Ontem, na nossa jornada matinal, reparámos que chovia no mar, a sul, mas que, no sítio onde estávamos, fazia sol. Olhando à sua volta, chamou-me, então, a atenção para o facto de do mesmo sítio conseguirmos ver nevoeiro no alto das serras a norte, nuvens carregadas e ameaçadoras a leste, céu azul, quase sem nuvens a oeste. Um pouco mais à frente apanhámos uns chuviscos fracos, mas suficientes para criar um enorme arco-íris que abarcava todo o Funchal nas nossas costas.
A partir daqui, controlou quase toda a conversa. Explicou-me que era muito interessante que apenas naquele caminho e em tão pouco tempo fosse possível ter vários estados do tempo, mas que já tinha reparado nisso mais vezes.
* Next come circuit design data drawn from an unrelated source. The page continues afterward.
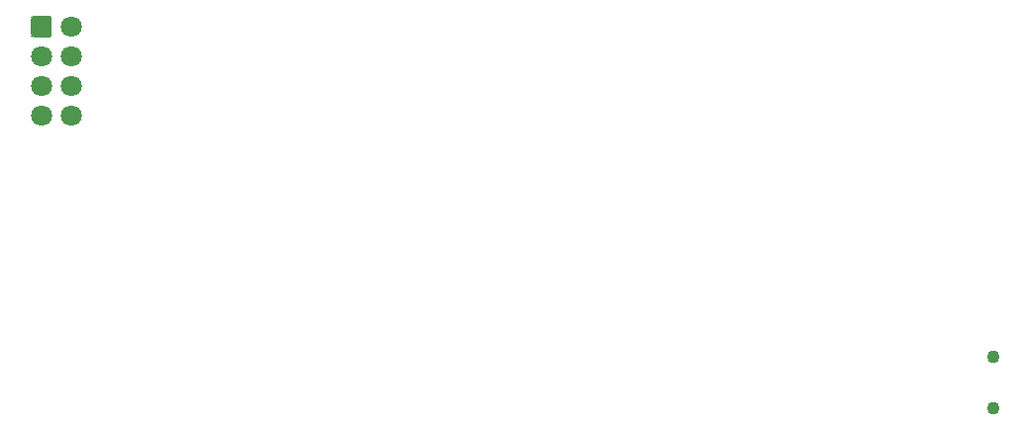
<source format=gbs>
G04 #@! TF.GenerationSoftware,KiCad,Pcbnew,5.1.8*
G04 #@! TF.CreationDate,2020-11-30T22:47:42+01:00*
G04 #@! TF.ProjectId,ml_dev_board,6d6c5f64-6576-45f6-926f-6172642e6b69,rev?*
G04 #@! TF.SameCoordinates,Original*
G04 #@! TF.FileFunction,Soldermask,Bot*
G04 #@! TF.FilePolarity,Negative*
%FSLAX46Y46*%
G04 Gerber Fmt 4.6, Leading zero omitted, Abs format (unit mm)*
G04 Created by KiCad (PCBNEW 5.1.8) date 2020-11-30 22:47:42*
%MOMM*%
%LPD*%
G01*
G04 APERTURE LIST*
%ADD10C,1.102000*%
%ADD11C,1.802000*%
%ADD12C,0.100000*%
G04 APERTURE END LIST*
D10*
X181800000Y-111800000D03*
X181800000Y-107400000D03*
G36*
G01*
X99549000Y-79736000D02*
X99549000Y-78464000D01*
G75*
G02*
X99814000Y-78199000I265000J0D01*
G01*
X101086000Y-78199000D01*
G75*
G02*
X101351000Y-78464000I0J-265000D01*
G01*
X101351000Y-79736000D01*
G75*
G02*
X101086000Y-80001000I-265000J0D01*
G01*
X99814000Y-80001000D01*
G75*
G02*
X99549000Y-79736000I0J265000D01*
G01*
G37*
D11*
X100450000Y-81640000D03*
X100450000Y-84180000D03*
X100450000Y-86720000D03*
X102990000Y-79100000D03*
X102990000Y-81640000D03*
X102990000Y-84180000D03*
X102990000Y-86720000D03*
D12*
G36*
X99550990Y-79735804D02*
G01*
X99556062Y-79787304D01*
X99571029Y-79836642D01*
X99595332Y-79882110D01*
X99628038Y-79921962D01*
X99667890Y-79954668D01*
X99713358Y-79978971D01*
X99762696Y-79993938D01*
X99814196Y-79999010D01*
X99815822Y-80000175D01*
X99815626Y-80002165D01*
X99814000Y-80003000D01*
X99731903Y-80003000D01*
X99731707Y-80002990D01*
X99691204Y-79999001D01*
X99690819Y-79998925D01*
X99657767Y-79988899D01*
X99657405Y-79988749D01*
X99626954Y-79972472D01*
X99626628Y-79972254D01*
X99599932Y-79950345D01*
X99599655Y-79950068D01*
X99577746Y-79923372D01*
X99577528Y-79923046D01*
X99561251Y-79892595D01*
X99561101Y-79892233D01*
X99551075Y-79859181D01*
X99550999Y-79858796D01*
X99547010Y-79818293D01*
X99547000Y-79818097D01*
X99547000Y-79736000D01*
X99548000Y-79734268D01*
X99550000Y-79734268D01*
X99550990Y-79735804D01*
G37*
G36*
X101352165Y-79734374D02*
G01*
X101353000Y-79736000D01*
X101353000Y-79818097D01*
X101352990Y-79818293D01*
X101349001Y-79858796D01*
X101348925Y-79859181D01*
X101338899Y-79892233D01*
X101338749Y-79892595D01*
X101322472Y-79923046D01*
X101322254Y-79923372D01*
X101300345Y-79950068D01*
X101300068Y-79950345D01*
X101273372Y-79972254D01*
X101273046Y-79972472D01*
X101242595Y-79988749D01*
X101242233Y-79988899D01*
X101209181Y-79998925D01*
X101208796Y-79999001D01*
X101168293Y-80002990D01*
X101168097Y-80003000D01*
X101086000Y-80003000D01*
X101084268Y-80002000D01*
X101084268Y-80000000D01*
X101085804Y-79999010D01*
X101137304Y-79993938D01*
X101186642Y-79978971D01*
X101232110Y-79954668D01*
X101271962Y-79921962D01*
X101304668Y-79882110D01*
X101328971Y-79836642D01*
X101343938Y-79787304D01*
X101349010Y-79735804D01*
X101350175Y-79734178D01*
X101352165Y-79734374D01*
G37*
G36*
X99815732Y-78198000D02*
G01*
X99815732Y-78200000D01*
X99814196Y-78200990D01*
X99762696Y-78206062D01*
X99713358Y-78221029D01*
X99667890Y-78245332D01*
X99628038Y-78278038D01*
X99595332Y-78317890D01*
X99571029Y-78363358D01*
X99556062Y-78412696D01*
X99550990Y-78464196D01*
X99549825Y-78465822D01*
X99547835Y-78465626D01*
X99547000Y-78464000D01*
X99547000Y-78381903D01*
X99547010Y-78381707D01*
X99550999Y-78341204D01*
X99551075Y-78340819D01*
X99561101Y-78307767D01*
X99561251Y-78307405D01*
X99577528Y-78276954D01*
X99577746Y-78276628D01*
X99599655Y-78249932D01*
X99599932Y-78249655D01*
X99626628Y-78227746D01*
X99626954Y-78227528D01*
X99657405Y-78211251D01*
X99657767Y-78211101D01*
X99690819Y-78201075D01*
X99691204Y-78200999D01*
X99731707Y-78197010D01*
X99731903Y-78197000D01*
X99814000Y-78197000D01*
X99815732Y-78198000D01*
G37*
G36*
X101168293Y-78197010D02*
G01*
X101208796Y-78200999D01*
X101209181Y-78201075D01*
X101242233Y-78211101D01*
X101242595Y-78211251D01*
X101273046Y-78227528D01*
X101273372Y-78227746D01*
X101300068Y-78249655D01*
X101300345Y-78249932D01*
X101322254Y-78276628D01*
X101322472Y-78276954D01*
X101338749Y-78307405D01*
X101338899Y-78307767D01*
X101348925Y-78340819D01*
X101349001Y-78341204D01*
X101352990Y-78381707D01*
X101353000Y-78381903D01*
X101353000Y-78464000D01*
X101352000Y-78465732D01*
X101350000Y-78465732D01*
X101349010Y-78464196D01*
X101343938Y-78412696D01*
X101328971Y-78363358D01*
X101304668Y-78317890D01*
X101271962Y-78278038D01*
X101232110Y-78245332D01*
X101186642Y-78221029D01*
X101137304Y-78206062D01*
X101085804Y-78200990D01*
X101084178Y-78199825D01*
X101084374Y-78197835D01*
X101086000Y-78197000D01*
X101168097Y-78197000D01*
X101168293Y-78197010D01*
G37*
M02*

</source>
Disse-me que, às vezes, vai mais calado no nosso caminho porque está a ver e a ouvir o caminho.
Fiquei a saber que quando se está com atenção, se ouve o ladrar dos cães e o cantar dos galos, que há uma oficina onde às vezes há barulho e faíscas, que há sítios onde às vezes se sente o cheiro flores, e que "naquela descida depois da via rápida" às alturas em que cheira a doces, que às vezes gosta de sentir a chuva na cara (se não for muita), tal como já me tinha dito que gosta de brincar na lama.
Há tempos disse-nos que não gostou de saber que tinham deitado casas abaixo para construir o novo hospital ("e as pessoas, para onde vão agora?") e que, desde que lha apontei, a bananeira que nasceu num montinho de terra remexida já tem mais do dobro do tamanho.
Dei por mim a pensar que, se calhar, não são os aparelhos eletrónicos e ecrãs que isolam as nossas crianças do mundo, se não seremos nós que não estamos assim tão atentos, que queremos fechá-las em redomas assépticas e, mesmo sem querer, as vamos isolando. Por falta de estímulo, tolhemos-lhes os sentidos necessários para conhecer e apreciar a vida cheia de pequenas coisas que fomos deixando de ouvir, cheirar, sentir…
Felizmente, soube ontem durante aquela curta conversa, ainda não conseguimos, escapou-se-nos entre os dedos e ainda consegue ver, ouvir, cheirar, tocar e saborear o vento e a chuva.
Nos dias que correm nem sempre é fácil conversarmos com as nossas crianças e deixarmos que nos maravilhem com o seu mundo. Mas quando conseguimos, podemos aprender tanto sobre nós como sobre elas.
Por isso vou continuar a tentar aproveitar o tempo que passamos no caminho entre casa e a escola para pôr a conversa em dia, esperando que estude até muito tarde, para que me ensine muito do que já desaprendi.